Contudo, a LDO para 2019 (Lei nº 13.707, de 14 de agosto de 2018) é omissa, no seu art. 101, o qual apenas prevê regras para disciplinar o aumento de despesa decorrente de situações não previstas como de execução obrigatória, tais como a criação e provimento de cargos, contratação de temporários e outras equivalentes.
Vale lembrar que, na tramitação do PLDO 2019, houve alterações profundas promovidas pelo relator, que suprimiu todos os dispositivos constantes da proposta original, que permitiam, como em anos anteriores, a inclusão da despesa com reajuste e mesmo da revisão geral, na LOA 2019, e incluiu, ainda, um novo artigo para vedar expressamente todo e qualquer reajuste em 2019.
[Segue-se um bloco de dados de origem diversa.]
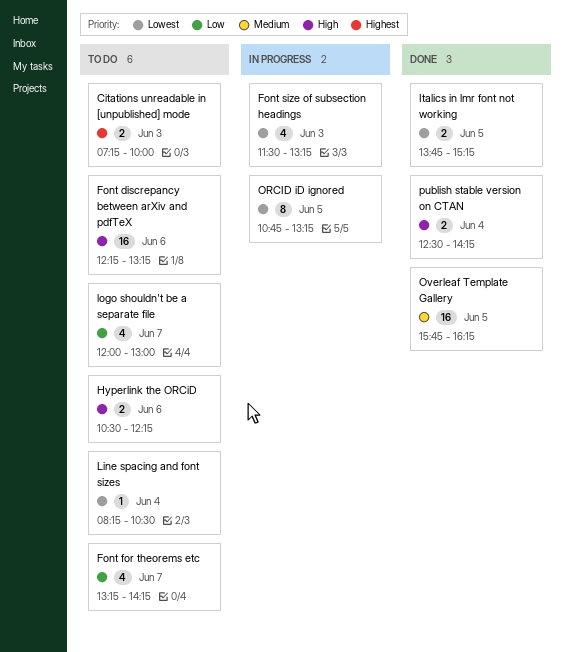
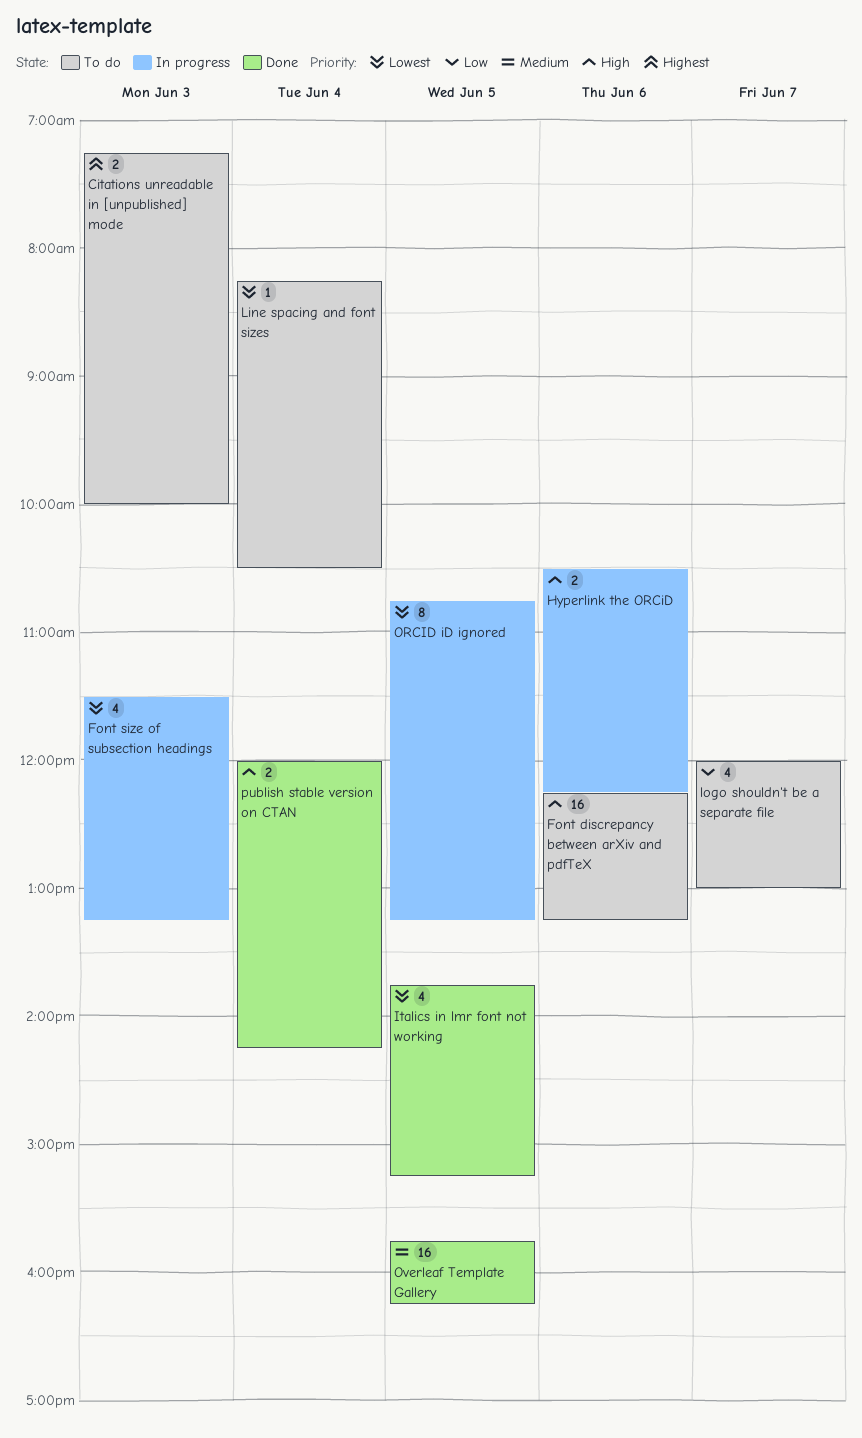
Font for theorems etc: present -> none
Hyperlink the ORCiD, status: To do -> In progress
Italics in lmr font not working, estimate: 2 -> 4
publish stable version on CTAN, begins: 12:30 -> 12:00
Essa segunda regra foi rejeitada pelo Congresso, mas não foram restabelecidos os dispositivos que autorizavam expressamente a inclusão na LOA 2019 de despesas com reajustes, como necessário para espancar dúvidas. Sequer a regra que asseguraria os efeitos da revisão geral anual prevista na Constituição foi restabelecida.
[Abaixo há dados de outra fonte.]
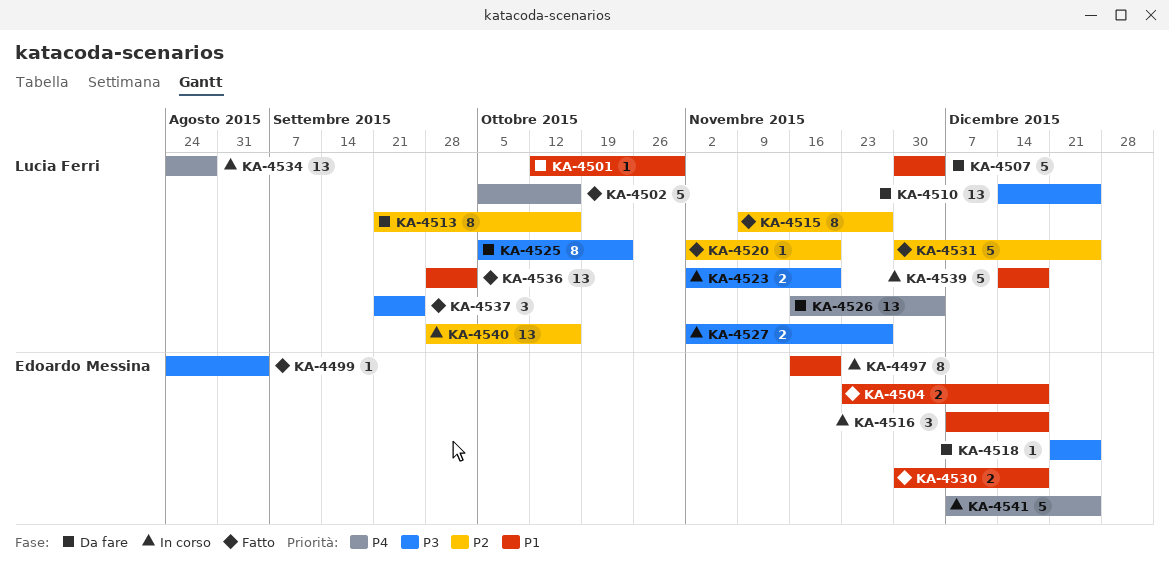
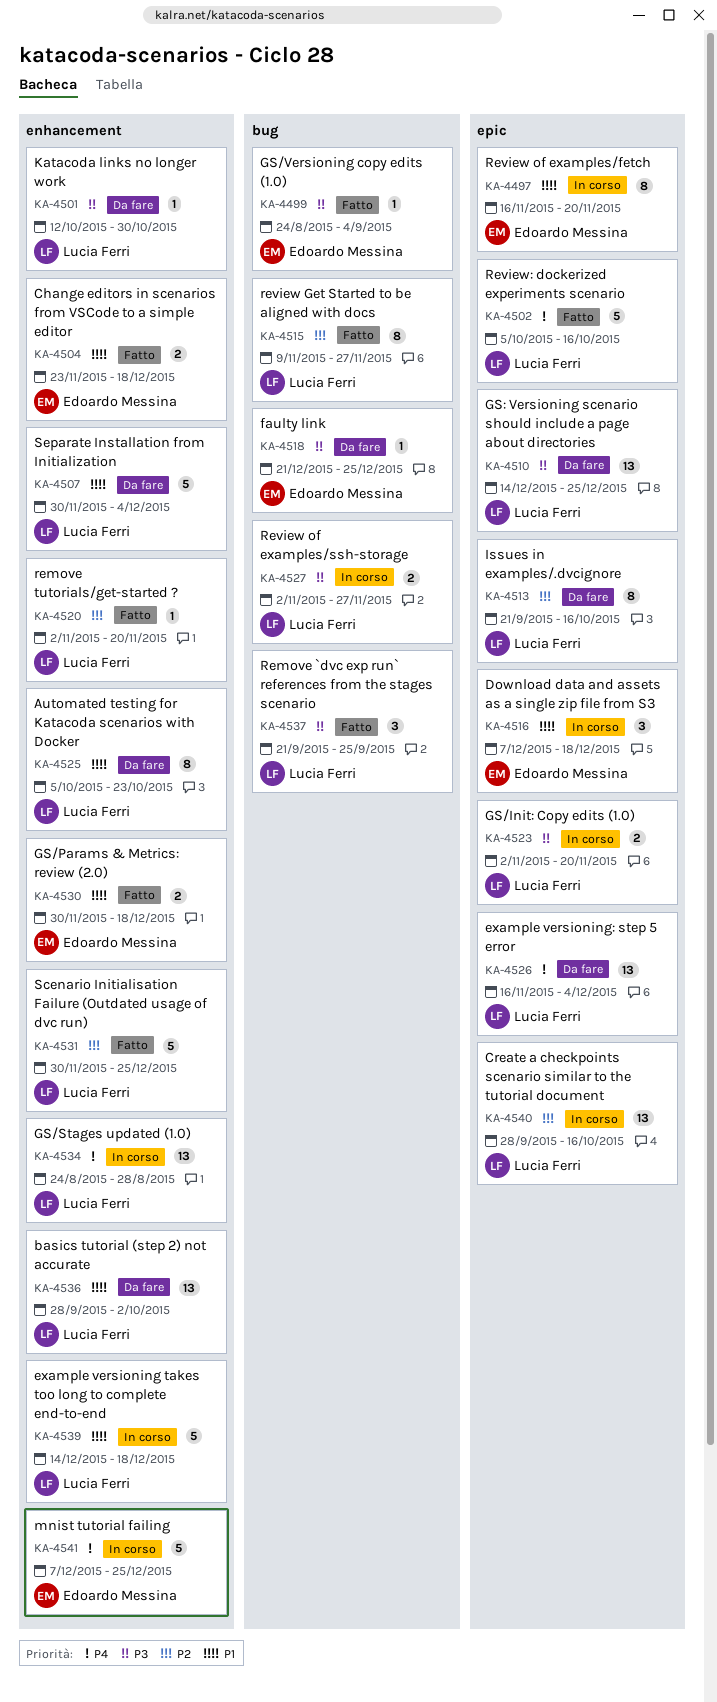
KA-4501, priority: P1 -> P3
KA-4525, priority: P3 -> P1
KA-4536, status: Fatto -> Da fare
Ao colocar o “bode na sala”, o relator, de forma que pode ser classificada como “esperteza” legislativa, gerou um contrassenso, pois torna obrigatória ou a revisão da LDO (o que depende de projeto de lei de iniciativa do Chefe do Executivo) ou a declaração de inconstitucionalidade por omissão pelo Supremo Tribunal Federal, que, assim, poderia suprir a lacuna determinando, até que o Executivo submeta novo PL ao Congresso, a aplicação da regra da LDO 2018, a qual, porém, expressamente veda a aplicação de reajustes com efeitos retroativos, ou seja, os efeitos financeiros dar-se-iam apenas a partir da data da vigência da Lei e da existência de dotação orçamentária suficiente.
Ademais, se aprovado pelo Senado o PL que reajusta os subsídios dos ministros do STF ainda em 2018, ele estará submetido não à LDO para 2019, mas à LDO 2018, e isso, salvo melhor juízo, afastaria qualquer óbice de inconstitucionalidade, não fosse o fato de que se trata de reajuste a ser concedido a título de “revisão geral” (devendo, evidentemente, ser considerado o efeito que essa revisão deve ter para o conjunto dos servidores, à luz do art. 37, X).
Assim, está na hora de o STF cumprir o seu papel constitucional e, caso provocado por autores legitimados, “botar o guizo no pescoço do gato” e fazer valer a Carta Magna. Caso contrário, deverá resignar-se a um congelamento dos subsídios de seus membros, cujas consequências estão longe de ser benéficas ao conjunto da sociedade brasileira e à magistratura nacional.
* Luiz Alberto dos Santos é advogado, mestre em Administração e doutor em Ciências Sociais. Consultor Legislativo do Senado Federal e professor colaborador da EBAPE/FGV e ENAP. Ex-Subchefe de Análise e Acompanhamento de Políticas Governamentais da Casa Civil (2003-2014).